◆ Instructions for the task
Look in the material below for the line holding "Staffed Residential Rate Proposal (Developm". Set it down exactly, with each later line up to and including the line holding "Staffed Residential Home DCYF Billing".

◆ Records for the exercise
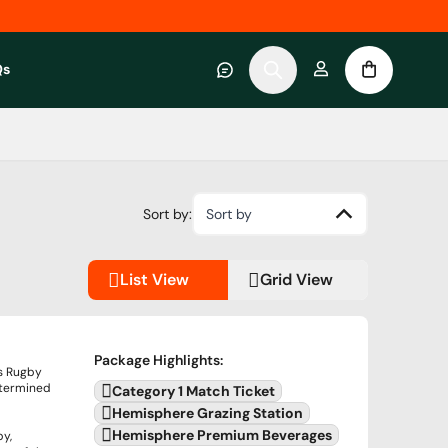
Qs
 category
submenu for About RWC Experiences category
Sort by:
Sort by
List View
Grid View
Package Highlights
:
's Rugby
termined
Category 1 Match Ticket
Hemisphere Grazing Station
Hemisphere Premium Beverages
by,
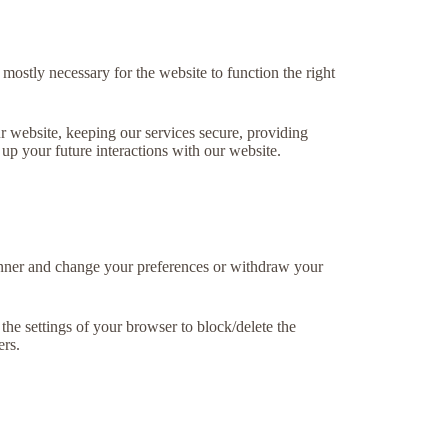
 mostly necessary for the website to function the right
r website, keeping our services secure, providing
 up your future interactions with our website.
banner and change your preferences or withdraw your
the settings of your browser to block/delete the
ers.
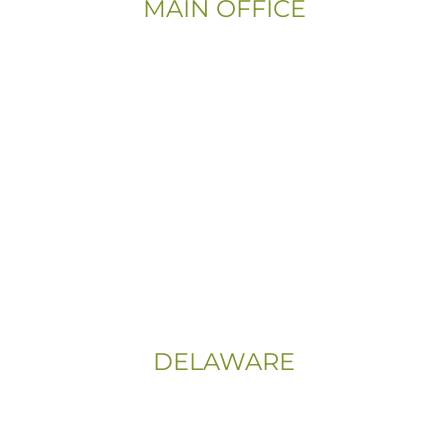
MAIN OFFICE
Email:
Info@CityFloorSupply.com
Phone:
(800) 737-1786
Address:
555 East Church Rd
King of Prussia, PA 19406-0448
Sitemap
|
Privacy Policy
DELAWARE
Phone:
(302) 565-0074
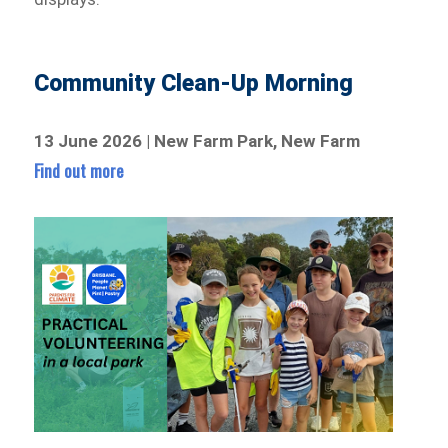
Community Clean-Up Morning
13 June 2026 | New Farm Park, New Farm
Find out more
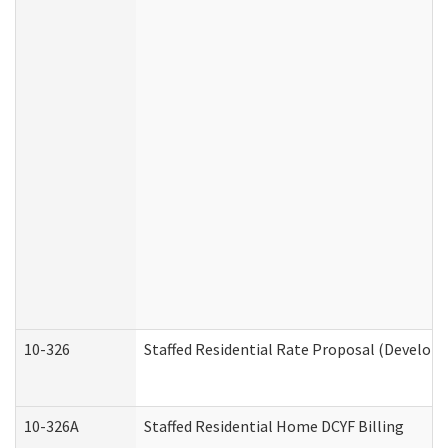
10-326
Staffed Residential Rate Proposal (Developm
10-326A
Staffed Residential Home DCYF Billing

* * *

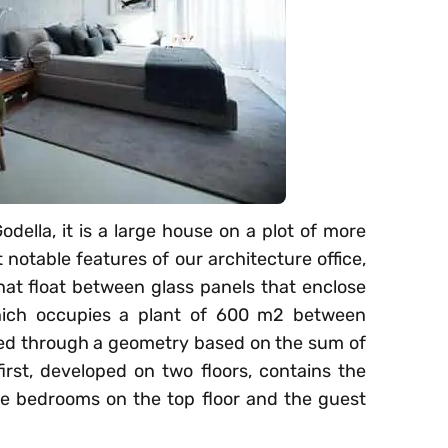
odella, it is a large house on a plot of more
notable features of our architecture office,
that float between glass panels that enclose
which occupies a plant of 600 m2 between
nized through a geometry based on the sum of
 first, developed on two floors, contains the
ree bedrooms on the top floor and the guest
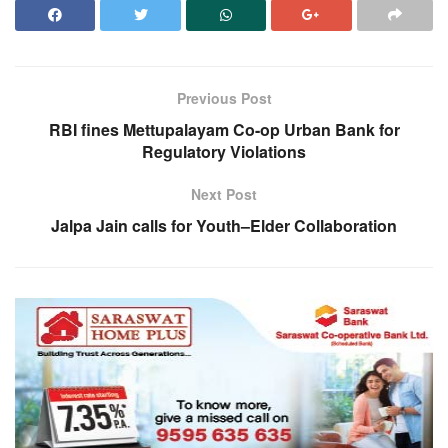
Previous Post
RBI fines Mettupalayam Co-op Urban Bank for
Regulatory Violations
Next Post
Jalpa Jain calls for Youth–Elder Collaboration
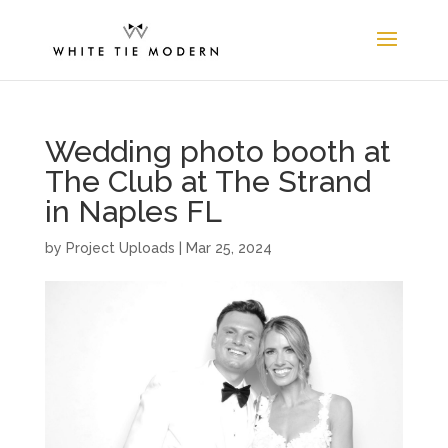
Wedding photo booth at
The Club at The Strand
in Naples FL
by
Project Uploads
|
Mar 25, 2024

◆ Written solution
Staffed Residential Rate Proposal (Developm
10-326A
Staffed Residential Home DCYF Billing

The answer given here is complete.